* **Your assignment**
Between the line containing "17: (1021, 592)" and the line containing "137: (913, 795)" lies a run of lines; give that run again exactly, with both of those lines, and nothing else from the entries below.

(Source records begins)

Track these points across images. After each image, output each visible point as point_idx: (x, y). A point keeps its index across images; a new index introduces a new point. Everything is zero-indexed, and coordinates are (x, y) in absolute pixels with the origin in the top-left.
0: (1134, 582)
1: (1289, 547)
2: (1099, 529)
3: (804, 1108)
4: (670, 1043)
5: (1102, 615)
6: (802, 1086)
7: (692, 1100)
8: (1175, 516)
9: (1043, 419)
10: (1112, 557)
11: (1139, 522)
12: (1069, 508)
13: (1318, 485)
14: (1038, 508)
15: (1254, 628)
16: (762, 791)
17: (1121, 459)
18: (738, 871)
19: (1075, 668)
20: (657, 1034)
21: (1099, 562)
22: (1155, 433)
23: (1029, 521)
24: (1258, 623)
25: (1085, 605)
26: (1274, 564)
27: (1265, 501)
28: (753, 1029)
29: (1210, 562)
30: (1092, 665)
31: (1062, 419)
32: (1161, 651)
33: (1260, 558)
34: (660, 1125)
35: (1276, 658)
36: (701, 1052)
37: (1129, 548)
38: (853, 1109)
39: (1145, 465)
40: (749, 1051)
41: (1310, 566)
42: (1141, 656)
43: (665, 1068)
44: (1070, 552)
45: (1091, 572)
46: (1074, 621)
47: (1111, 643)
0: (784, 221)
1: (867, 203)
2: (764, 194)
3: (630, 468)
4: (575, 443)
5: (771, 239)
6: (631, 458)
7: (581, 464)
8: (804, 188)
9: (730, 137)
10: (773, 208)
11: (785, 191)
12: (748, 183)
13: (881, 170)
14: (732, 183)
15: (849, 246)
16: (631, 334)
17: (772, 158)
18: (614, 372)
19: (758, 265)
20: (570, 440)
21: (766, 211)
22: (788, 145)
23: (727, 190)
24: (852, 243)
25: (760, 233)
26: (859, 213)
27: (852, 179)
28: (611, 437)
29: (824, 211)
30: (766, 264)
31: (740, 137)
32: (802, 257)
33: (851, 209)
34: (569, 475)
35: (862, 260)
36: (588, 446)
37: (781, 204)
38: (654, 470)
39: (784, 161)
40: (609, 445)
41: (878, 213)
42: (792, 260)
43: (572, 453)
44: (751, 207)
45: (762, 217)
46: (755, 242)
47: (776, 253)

(Source records ends)
(Source records begins)

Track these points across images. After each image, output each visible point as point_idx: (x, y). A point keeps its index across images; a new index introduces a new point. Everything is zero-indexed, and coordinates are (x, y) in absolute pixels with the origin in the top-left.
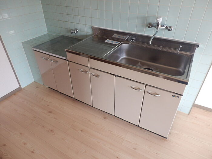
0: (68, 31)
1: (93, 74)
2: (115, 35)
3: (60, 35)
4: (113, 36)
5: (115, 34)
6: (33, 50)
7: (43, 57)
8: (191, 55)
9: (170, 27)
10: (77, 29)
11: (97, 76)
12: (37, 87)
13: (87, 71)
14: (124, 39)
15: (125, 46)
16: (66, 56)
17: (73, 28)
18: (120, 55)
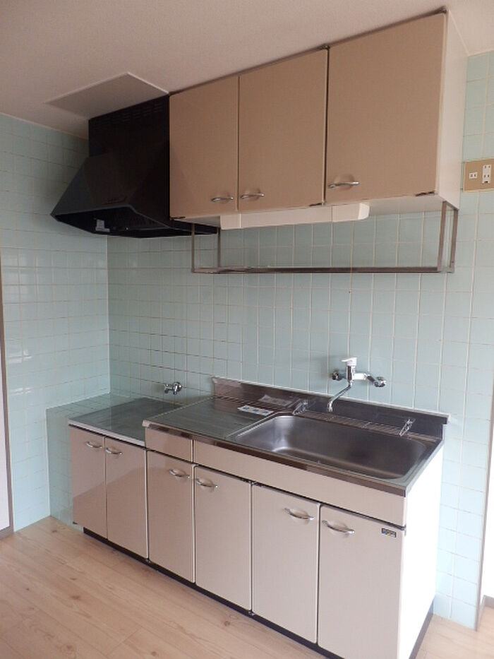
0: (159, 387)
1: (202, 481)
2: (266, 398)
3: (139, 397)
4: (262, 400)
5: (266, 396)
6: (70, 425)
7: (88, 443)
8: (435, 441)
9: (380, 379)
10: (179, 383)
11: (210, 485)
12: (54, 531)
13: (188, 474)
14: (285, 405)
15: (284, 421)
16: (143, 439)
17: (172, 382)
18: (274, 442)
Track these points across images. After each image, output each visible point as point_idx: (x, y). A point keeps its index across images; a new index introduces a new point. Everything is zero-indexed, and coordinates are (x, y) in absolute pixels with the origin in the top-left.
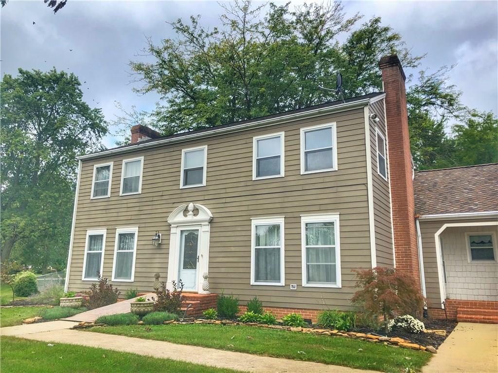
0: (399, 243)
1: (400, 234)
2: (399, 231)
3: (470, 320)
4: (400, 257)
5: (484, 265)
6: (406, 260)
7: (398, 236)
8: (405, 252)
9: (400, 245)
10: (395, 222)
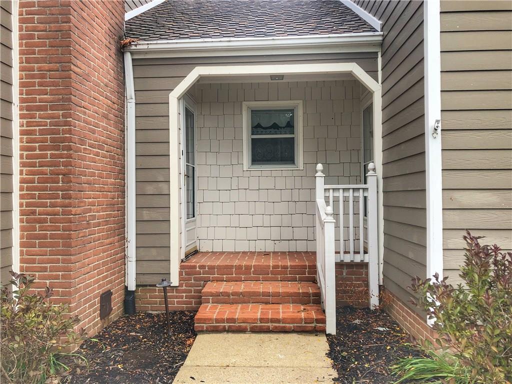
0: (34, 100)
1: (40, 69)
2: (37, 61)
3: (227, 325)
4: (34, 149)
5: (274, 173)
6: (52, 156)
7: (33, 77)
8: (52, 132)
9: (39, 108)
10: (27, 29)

(Source records ends)
(Source records begins)

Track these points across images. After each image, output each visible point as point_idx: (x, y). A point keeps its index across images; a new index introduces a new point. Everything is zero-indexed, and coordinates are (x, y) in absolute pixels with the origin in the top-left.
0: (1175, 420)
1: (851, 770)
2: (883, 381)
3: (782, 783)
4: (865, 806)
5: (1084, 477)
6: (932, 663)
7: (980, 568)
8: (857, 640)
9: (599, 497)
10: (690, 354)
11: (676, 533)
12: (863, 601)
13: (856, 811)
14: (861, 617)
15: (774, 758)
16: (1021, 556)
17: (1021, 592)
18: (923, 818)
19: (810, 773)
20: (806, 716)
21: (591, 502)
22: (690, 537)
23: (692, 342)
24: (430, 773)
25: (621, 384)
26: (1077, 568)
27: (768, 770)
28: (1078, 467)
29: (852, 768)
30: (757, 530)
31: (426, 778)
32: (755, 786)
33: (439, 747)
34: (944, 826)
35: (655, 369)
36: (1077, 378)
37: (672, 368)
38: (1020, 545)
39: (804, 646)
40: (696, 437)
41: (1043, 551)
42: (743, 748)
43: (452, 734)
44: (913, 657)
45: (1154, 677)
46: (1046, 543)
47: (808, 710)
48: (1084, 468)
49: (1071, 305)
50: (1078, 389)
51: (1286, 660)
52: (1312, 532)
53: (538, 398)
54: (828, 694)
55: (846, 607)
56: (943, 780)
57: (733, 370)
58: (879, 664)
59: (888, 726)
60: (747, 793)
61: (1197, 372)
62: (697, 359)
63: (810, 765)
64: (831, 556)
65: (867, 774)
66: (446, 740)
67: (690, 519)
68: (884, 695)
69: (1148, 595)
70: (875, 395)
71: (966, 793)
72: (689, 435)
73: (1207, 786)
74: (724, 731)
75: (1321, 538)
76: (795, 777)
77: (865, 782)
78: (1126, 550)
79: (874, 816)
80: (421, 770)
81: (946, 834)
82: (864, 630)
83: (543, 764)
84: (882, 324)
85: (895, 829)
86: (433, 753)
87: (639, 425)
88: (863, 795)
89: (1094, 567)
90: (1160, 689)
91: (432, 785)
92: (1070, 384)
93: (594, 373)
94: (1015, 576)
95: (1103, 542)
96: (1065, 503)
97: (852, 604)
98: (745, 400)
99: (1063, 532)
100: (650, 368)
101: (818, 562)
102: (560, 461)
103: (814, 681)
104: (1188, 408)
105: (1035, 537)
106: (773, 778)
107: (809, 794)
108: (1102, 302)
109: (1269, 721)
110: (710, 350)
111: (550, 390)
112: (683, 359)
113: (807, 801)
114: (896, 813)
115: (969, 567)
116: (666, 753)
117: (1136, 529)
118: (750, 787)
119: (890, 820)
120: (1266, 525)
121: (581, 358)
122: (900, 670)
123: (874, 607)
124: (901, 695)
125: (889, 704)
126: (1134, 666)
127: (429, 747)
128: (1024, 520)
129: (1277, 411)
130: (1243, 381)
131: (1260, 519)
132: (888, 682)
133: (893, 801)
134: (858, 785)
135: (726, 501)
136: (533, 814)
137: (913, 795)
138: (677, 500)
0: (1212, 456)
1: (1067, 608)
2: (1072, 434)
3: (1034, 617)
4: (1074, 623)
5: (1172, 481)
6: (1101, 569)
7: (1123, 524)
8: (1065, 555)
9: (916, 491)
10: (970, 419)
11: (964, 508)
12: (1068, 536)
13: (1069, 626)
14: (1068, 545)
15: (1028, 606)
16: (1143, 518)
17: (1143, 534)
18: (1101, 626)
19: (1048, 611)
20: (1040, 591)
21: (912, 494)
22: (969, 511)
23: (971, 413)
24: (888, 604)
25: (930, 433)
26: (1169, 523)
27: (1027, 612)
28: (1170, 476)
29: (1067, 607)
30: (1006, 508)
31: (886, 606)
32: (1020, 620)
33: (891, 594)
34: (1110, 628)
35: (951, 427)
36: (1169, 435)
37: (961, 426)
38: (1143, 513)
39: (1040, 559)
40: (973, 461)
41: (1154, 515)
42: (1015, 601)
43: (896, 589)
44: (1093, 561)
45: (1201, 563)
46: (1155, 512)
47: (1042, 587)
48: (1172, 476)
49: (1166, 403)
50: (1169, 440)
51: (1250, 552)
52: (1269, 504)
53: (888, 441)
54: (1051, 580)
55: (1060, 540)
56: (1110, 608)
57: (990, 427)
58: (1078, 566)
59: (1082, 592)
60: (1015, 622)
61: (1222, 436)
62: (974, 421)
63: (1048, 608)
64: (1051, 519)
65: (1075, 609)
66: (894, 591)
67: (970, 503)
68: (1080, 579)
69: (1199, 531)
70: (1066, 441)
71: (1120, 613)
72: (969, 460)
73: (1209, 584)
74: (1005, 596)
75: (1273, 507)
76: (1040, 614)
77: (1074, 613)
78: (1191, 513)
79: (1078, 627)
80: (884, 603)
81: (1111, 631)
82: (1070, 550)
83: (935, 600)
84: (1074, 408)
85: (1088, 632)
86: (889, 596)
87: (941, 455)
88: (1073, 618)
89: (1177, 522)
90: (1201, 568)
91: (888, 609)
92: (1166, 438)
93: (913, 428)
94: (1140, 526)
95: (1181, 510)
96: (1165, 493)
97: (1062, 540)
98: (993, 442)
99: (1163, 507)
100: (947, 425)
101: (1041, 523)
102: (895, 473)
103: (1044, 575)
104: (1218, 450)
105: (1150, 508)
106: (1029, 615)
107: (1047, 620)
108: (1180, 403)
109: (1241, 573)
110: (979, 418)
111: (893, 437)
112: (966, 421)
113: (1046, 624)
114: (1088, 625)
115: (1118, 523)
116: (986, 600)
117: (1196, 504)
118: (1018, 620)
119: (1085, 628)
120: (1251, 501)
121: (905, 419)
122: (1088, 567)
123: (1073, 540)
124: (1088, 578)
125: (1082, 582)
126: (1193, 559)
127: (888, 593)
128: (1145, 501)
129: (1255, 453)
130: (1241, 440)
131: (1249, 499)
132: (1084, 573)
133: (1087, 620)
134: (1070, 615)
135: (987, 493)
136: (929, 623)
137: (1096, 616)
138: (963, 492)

(Source records ends)

* **Solved exercise**
17: (1021, 592)
18: (923, 818)
19: (810, 773)
20: (806, 716)
21: (591, 502)
22: (690, 537)
23: (692, 342)
24: (430, 773)
25: (621, 384)
26: (1077, 568)
27: (768, 770)
28: (1078, 467)
29: (852, 768)
30: (757, 530)
31: (426, 778)
32: (755, 786)
33: (439, 747)
34: (944, 826)
35: (655, 369)
36: (1077, 378)
37: (672, 368)
38: (1020, 545)
39: (804, 646)
40: (696, 437)
41: (1043, 551)
42: (743, 748)
43: (452, 734)
44: (913, 657)
45: (1154, 677)
46: (1046, 543)
47: (808, 710)
48: (1084, 468)
49: (1071, 305)
50: (1078, 389)
51: (1286, 660)
52: (1312, 532)
53: (538, 398)
54: (828, 694)
55: (846, 607)
56: (943, 780)
57: (733, 370)
58: (879, 664)
59: (888, 726)
60: (747, 793)
61: (1197, 372)
62: (697, 359)
63: (810, 765)
64: (831, 556)
65: (867, 774)
66: (446, 740)
67: (690, 519)
68: (884, 695)
69: (1148, 595)
70: (875, 395)
71: (966, 793)
72: (689, 435)
73: (1207, 786)
74: (724, 731)
75: (1321, 538)
76: (795, 777)
77: (865, 782)
78: (1126, 550)
79: (874, 816)
80: (421, 770)
81: (946, 834)
82: (864, 630)
83: (543, 764)
84: (882, 324)
85: (895, 829)
86: (433, 753)
87: (639, 425)
88: (863, 795)
89: (1094, 567)
90: (1160, 689)
91: (432, 785)
92: (1070, 384)
93: (594, 373)
94: (1015, 576)
95: (1103, 542)
96: (1065, 503)
97: (852, 604)
98: (745, 400)
99: (1063, 532)
100: (650, 368)
101: (818, 562)
102: (560, 461)
103: (814, 681)
104: (1188, 408)
105: (1035, 537)
106: (773, 778)
107: (809, 794)
108: (1102, 302)
109: (1269, 721)
110: (710, 350)
111: (550, 390)
112: (683, 359)
113: (807, 801)
114: (896, 813)
115: (969, 567)
116: (666, 753)
117: (1136, 529)
118: (750, 787)
119: (890, 820)
120: (1266, 525)
121: (581, 358)
122: (900, 670)
123: (874, 607)
124: (901, 695)
125: (889, 704)
126: (1134, 666)
127: (429, 747)
128: (1024, 520)
129: (1277, 411)
130: (1243, 381)
131: (1260, 519)
132: (888, 682)
133: (893, 801)
134: (858, 785)
135: (726, 501)
136: (533, 814)
137: (913, 795)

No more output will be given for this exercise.